Но нужно понимать, что работая по разным экспериментам, мы не можем быть глубокими специалистами в каждом из них. По возможности мы стараемся, но это физически невозможно. Много результатов получается даже при обработке данных экспериментов.

Как нам рассказали ученые, по результатам первой экспедиции было обнаружено несколько новых физических эффектов, вплоть до того, что были подтверждены и опровергнуты другие теории, как вообще создаются планетные системы. Даже в результате одного из сбоев в эксперименте получились интересные данные, которые потом публиковались в журналах. Есть большой класс экспериментов, связанных с тем, как меняется человек в космосе – как реагируют системы живого существа на условия космического полета, как человек адаптируется к космосу, а потом проходит реадаптация к земным условиям. 
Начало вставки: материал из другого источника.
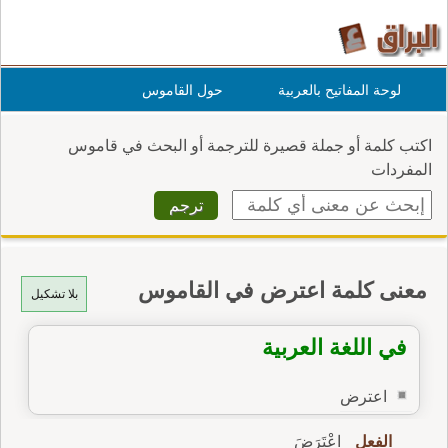
لوحة المفاتيح بالعربية
حول القاموس
اكتب كلمة أو جملة قصيرة للترجمة أو البحث في قاموس
المفردات
معنى كلمة اعترض في القاموس
بلا تشكيل
في اللغة العربية
اعترض
الفعل
اِعْتَرَضَ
– А вы видели в космосе инопланетян? – невнятно, так что потребовался перевод родителей, прозвучал вопрос от пухлого малыша. 

– Нет, инопланетян мы, к сожалению, не видели. Мы в длительных полетах с удовольствием бы пообщались с представителями другого разума, потому что летаешь внутри станции не один месяц и только вдвоём или втроём, но они к нам не прилетели. Есть ещё термин «неопознанный летающий объект». За все время, что я летал, у нас был только один объект, который мы сначала не распознали. Мы летим на скорости 8 км/с, и вдруг я вижу что-то рядом летит относительно недалеко. В бинокль не видно, в лазерный длиномер для стыковок – либо не попадаем в объект, либо он находится за пределами 20 км. Когда ещё на несколько витков этот объект подошёл к нам, оказалось, что это отброшенный чехол от научного оборудования.

– Я слышал, что в космосе стареют медленнее. Это так? – озадачил космонавта следующий юный слушатель. 

– Дело не в космосе, а в той скорости, с которой ты двигаешься. Объект, который двигается быстро, согласно теории относительности, имеет другое течение времени. Кто-то из моих друзей не поленился и посчитал. За те месяцы, которые я провел в космосе, на тех скоростях, на которых мы летаем (а скорость по земным меркам довольно большая – 8 км/с, она позволяет нам за 1,5 часа облетать Землю, но все-таки это далеко от релятивистской скорости, далеко от скорости света), набрались у меня – сэкономленные – доли секунды. Разница поэтому, к сожалению, не так заметна. 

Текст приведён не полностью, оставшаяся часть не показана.